When trying more recently to catch up with developments in Linguistics, I was surprised to find that research workers like Tomasello, needing a system that described varieties of language, automatically turned to Transformational Generative Grammar as the only possible descriptive tool and, not surprisingly, found it inadequate.

Disquietude with Chomskyan Linguistics has been evident in many quarters and, finally, Daniel Everett, the linguist who made his name by recounting his hands-on experience in the field of recording and analysing the language of remote tribes in the Amazon rainforest, has thrown down the gauntlet to Transformational Generative Linguistics by his 2017 book How Language Began.

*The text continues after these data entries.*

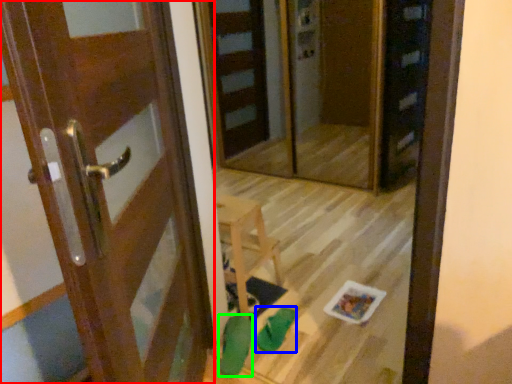
Question: Which object is the farthest from door (highlighted by a red box)? Choose among these: shoe (highlighted by a blue box) or shoe (highlighted by a green box).

Choices:
 (A) shoe
 (B) shoe

Answer: (A)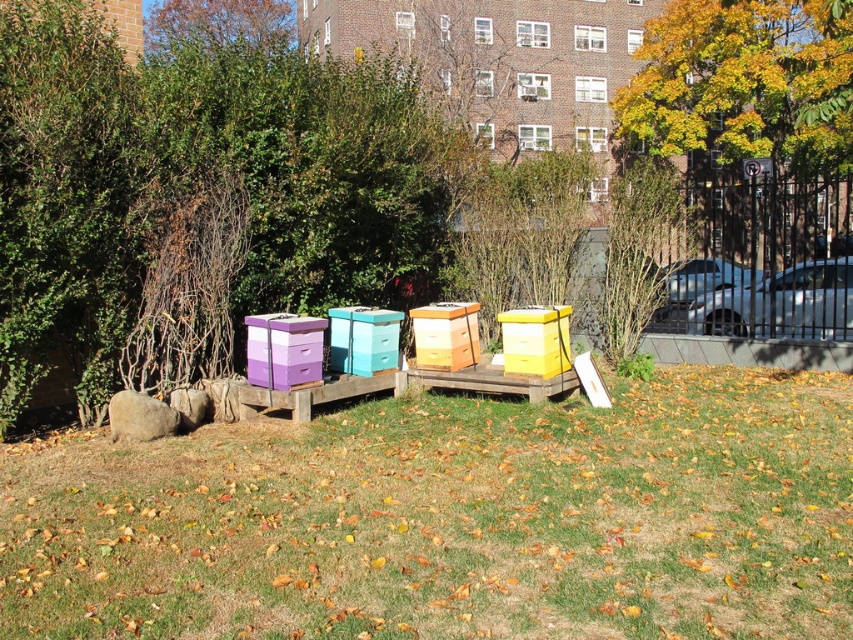
You are a beekeeper standing between the purple matte beehive at center and the yellow matte beehive at center. You need to place a 6.5 feet long ladder between them. Will the ladder fit between the two beehives?

The purple matte beehive at center is 6.90 feet from the yellow matte beehive at center. Since the ladder is 6.5 feet long, it will fit between them as the distance between the hives is greater than the ladder length.

You are standing in the backyard and want to place a small garden ornament between the green grass at center and the wooden beehive at center. Based on their positions, which object should the ornament be closer to?

The green grass at center is positioned on the left side of the wooden beehive at center, so the ornament should be placed closer to the green grass at center to be between them.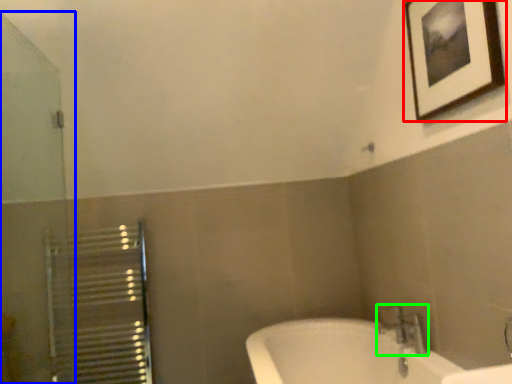
Question: Considering the real-world distances, which object is farthest from picture frame (highlighted by a red box)? screen door (highlighted by a blue box) or tap (highlighted by a green box)?

Choices:
 (A) screen door
 (B) tap

Answer: (A)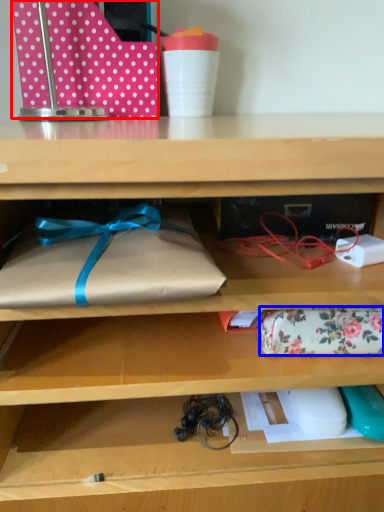
Question: Which object is further to the camera taking this photo, wrapping paper (highlighted by a red box) or wrap (highlighted by a blue box)?

Choices:
 (A) wrapping paper
 (B) wrap

Answer: (A)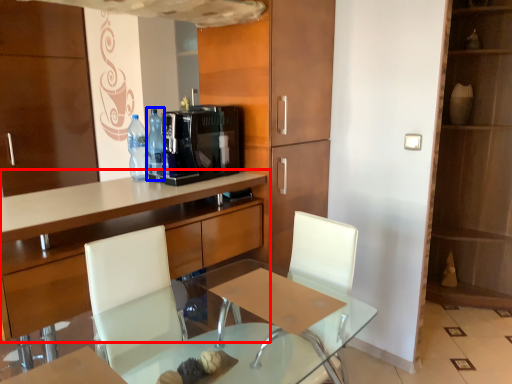
Question: Among these objects, which one is nearest to the camera, cabinetry (highlighted by a red box) or bottle (highlighted by a blue box)?

Choices:
 (A) cabinetry
 (B) bottle

Answer: (A)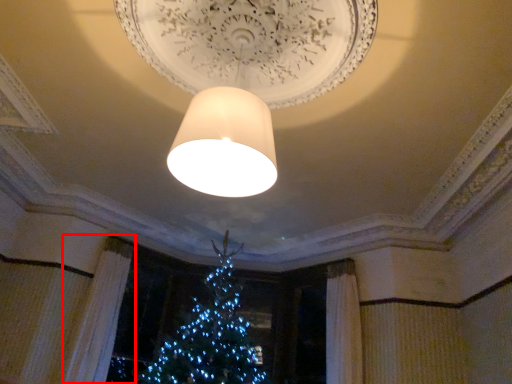
Question: From the image's perspective, where is curtain (annotated by the red box) located relative to lamp?

Choices:
 (A) below
 (B) above

Answer: (A)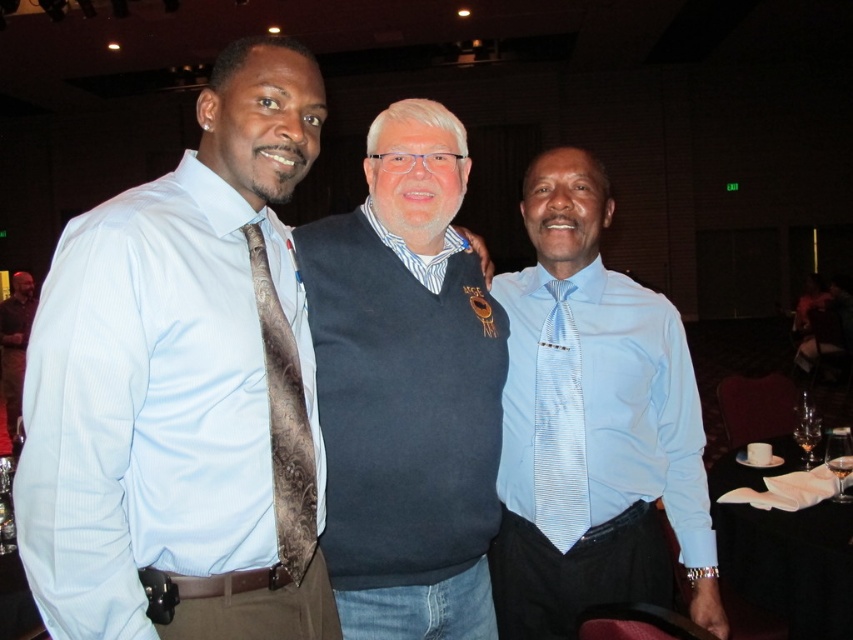
Question: Is light blue striped shirt at right below striped cotton shirt at center?

Choices:
 (A) no
 (B) yes

Answer: (B)

Question: Which object appears closest to the camera in this image?

Choices:
 (A) light blue dress shirt at left
 (B) light blue striped shirt at right
 (C) striped cotton shirt at center

Answer: (A)

Question: Which of these objects is positioned closest to the dark blue sweater at center?

Choices:
 (A) brown leather jacket at left
 (B) light blue dress shirt at left
 (C) light blue striped tie at center
 (D) striped cotton shirt at center

Answer: (D)

Question: Does brown paisley tie at left appear under brown leather jacket at left?

Choices:
 (A) yes
 (B) no

Answer: (B)

Question: Does brown paisley tie at left appear on the right side of brown leather jacket at left?

Choices:
 (A) no
 (B) yes

Answer: (B)

Question: Which of the following is the closest to the observer?

Choices:
 (A) (357, 236)
 (B) (799, 611)

Answer: (A)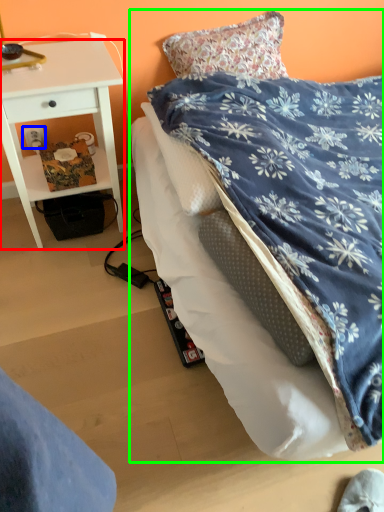
Question: Estimate the real-world distances between objects in this image. Which object is closer to desk (highlighted by a red box), power outlet (highlighted by a blue box) or bed (highlighted by a green box)?

Choices:
 (A) power outlet
 (B) bed

Answer: (A)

I find it fascinating to behold another paradigm shift in action!

 

 

Books for the blog

I have been dilatory in keeping up with this blog but I have been reading several books which are very impressive. Above all, I have just finished a book which was what my friends and I started looking for ten years ago. We wanted to catch up with what has been happening in linguistics since we were professionally engaged with the subject. It is:

Daniel Everett: How Language Began.

To summarise it is a formidable task and I will embark on it soon. It has been worth waiting for!